"""
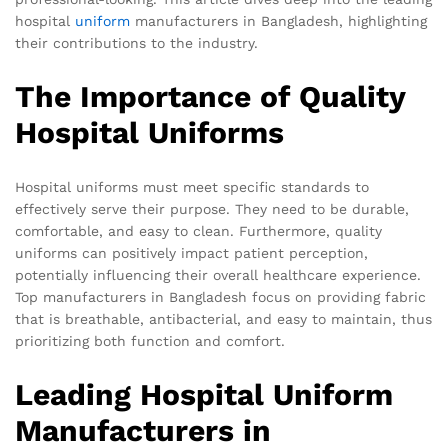
hospital
uniform
manufacturers in Bangladesh, highlighting
their contributions to the industry.
The Importance of Quality
Hospital Uniforms
Hospital uniforms must meet specific standards to
effectively serve their purpose. They need to be durable,
comfortable, and easy to clean. Furthermore, quality
uniforms can positively impact patient perception,
potentially influencing their overall healthcare experience.
Top manufacturers in Bangladesh focus on providing fabric
that is breathable, antibacterial, and easy to maintain, thus
prioritizing both function and comfort.
Leading Hospital Uniform
Manufacturers in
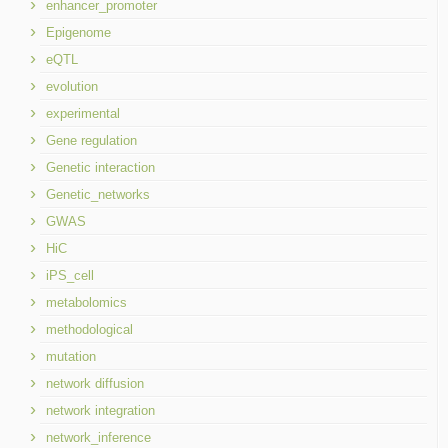
enhancer_promoter
Epigenome
eQTL
evolution
experimental
Gene regulation
Genetic interaction
Genetic_networks
GWAS
HiC
iPS_cell
metabolomics
methodological
mutation
network diffusion
network integration
network_inference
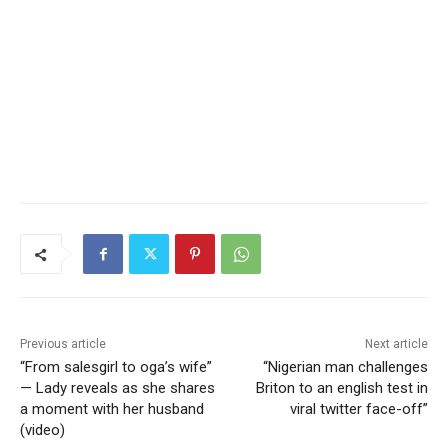
Previous article
Next article
“From salesgirl to oga’s wife”
“Nigerian man challenges
— Lady reveals as she shares
Briton to an english test in
a moment with her husband
viral twitter face-off”
(video)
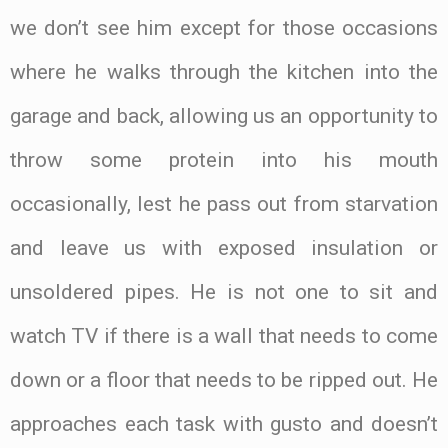
we don’t see him except for those occasions
where he walks through the kitchen into the
garage and back, allowing us an opportunity to
throw some protein into his mouth
occasionally, lest he pass out from starvation
and leave us with exposed insulation or
unsoldered pipes. He is not one to sit and
watch TV if there is a wall that needs to come
down or a floor that needs to be ripped out. He
approaches each task with gusto and doesn’t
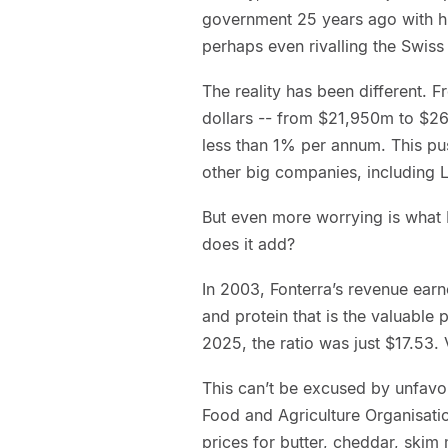
government 25 years ago with hi
perhaps even rivalling the Swiss
The reality has been different. 
dollars -- from $21,950m to $26,
less than 1% per annum. This pu
other big companies, including L
But even more worrying is what 
does it add?
In 2003, Fonterra’s revenue earn
and protein that is the valuable p
2025, the ratio was just $17.53. 
This can’t be excused by unfavo
Food and Agriculture Organisati
prices for butter, cheddar, ski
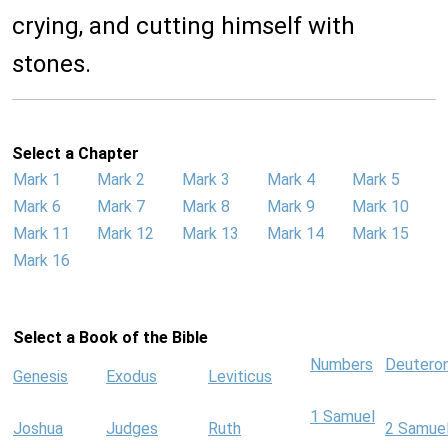
crying, and cutting himself with
stones.
Select a Chapter
Mark 1
Mark 2
Mark 3
Mark 4
Mark 5
Mark 6
Mark 7
Mark 8
Mark 9
Mark 10
Mark 11
Mark 12
Mark 13
Mark 14
Mark 15
Mark 16
Select a Book of the Bible
Numbers
Deutero
Genesis
Exodus
Leviticus
1 Samuel
Joshua
Judges
Ruth
2 Samue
"""
» Assigned task: Only the lines from the line with "other big companies, including L" through the end of the records belong in your copy. Repeat them exactly, without pictures.

» Output for this task:
other big companies, including L
But even more worrying is what 
does it add?
In 2003, Fonterra’s revenue earn
and protein that is the valuable p
2025, the ratio was just $17.53. 
This can’t be excused by unfavo
Food and Agriculture Organisati
prices for butter, cheddar, ski
crying, and cutting himself with
stones.
Select a Chapter
Mark 1
Mark 2
Mark 3
Mark 4
Mark 5
Mark 6
Mark 7
Mark 8
Mark 9
Mark 10
Mark 11
Mark 12
Mark 13
Mark 14
Mark 15
Mark 16
Select a Book of the Bible
Numbers
Deutero
Genesis
Exodus
Leviticus
1 Samuel
Joshua
Judges
Ruth
2 Samue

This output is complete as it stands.